### Directions for this task
Report each line from the entries in which "knee" can be found.
Records to use START
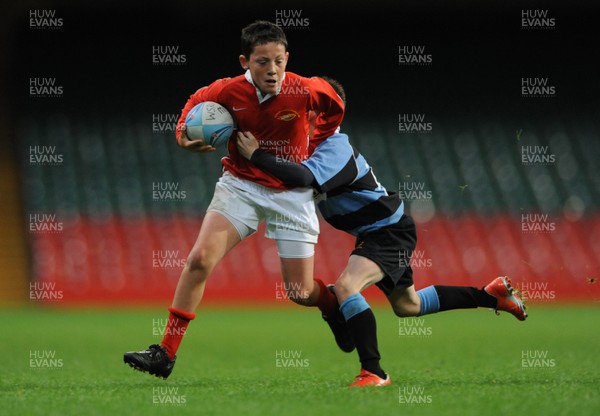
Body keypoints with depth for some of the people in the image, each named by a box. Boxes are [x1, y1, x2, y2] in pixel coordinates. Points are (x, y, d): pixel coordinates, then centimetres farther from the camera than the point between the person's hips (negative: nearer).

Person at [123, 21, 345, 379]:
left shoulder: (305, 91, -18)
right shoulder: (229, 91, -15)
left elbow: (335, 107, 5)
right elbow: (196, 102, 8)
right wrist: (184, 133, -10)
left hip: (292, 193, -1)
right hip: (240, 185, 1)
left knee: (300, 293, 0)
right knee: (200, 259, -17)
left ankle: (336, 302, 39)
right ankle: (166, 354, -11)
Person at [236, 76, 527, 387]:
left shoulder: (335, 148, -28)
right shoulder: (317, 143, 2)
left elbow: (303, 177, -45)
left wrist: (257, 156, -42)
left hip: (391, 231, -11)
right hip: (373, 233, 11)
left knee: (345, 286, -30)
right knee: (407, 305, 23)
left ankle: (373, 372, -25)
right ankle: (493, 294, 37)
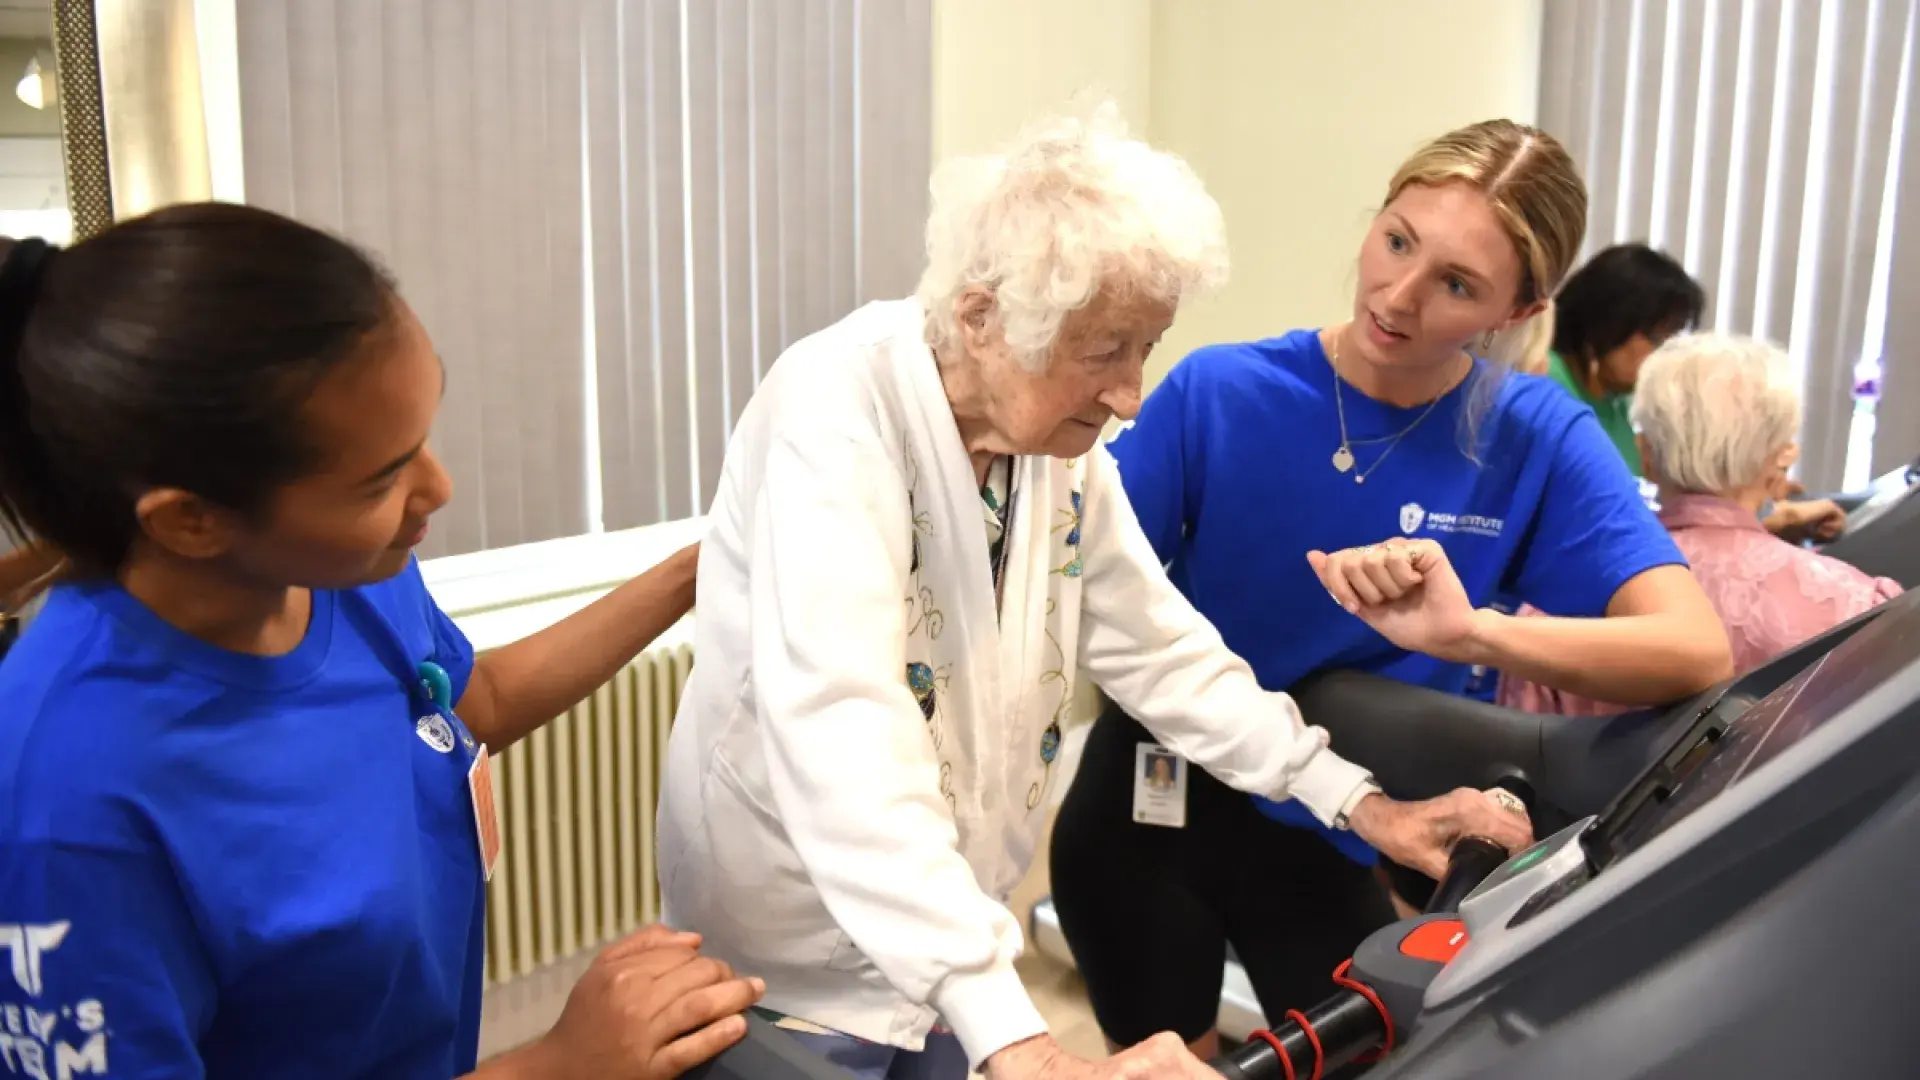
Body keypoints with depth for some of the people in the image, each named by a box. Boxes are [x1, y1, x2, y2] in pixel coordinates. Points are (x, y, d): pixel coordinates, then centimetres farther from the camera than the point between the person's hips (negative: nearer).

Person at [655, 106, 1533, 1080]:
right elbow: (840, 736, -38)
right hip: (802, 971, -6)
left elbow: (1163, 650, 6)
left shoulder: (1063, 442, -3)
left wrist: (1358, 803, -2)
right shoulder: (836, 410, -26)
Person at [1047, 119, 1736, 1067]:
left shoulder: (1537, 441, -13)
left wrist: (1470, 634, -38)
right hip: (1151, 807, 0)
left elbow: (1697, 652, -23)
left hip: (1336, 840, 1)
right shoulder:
Records to use END
### Reply to the task
left knee: (300, 293, 0)
right knee: (200, 259, -17)
left knee: (345, 286, -30)
right knee: (407, 305, 23)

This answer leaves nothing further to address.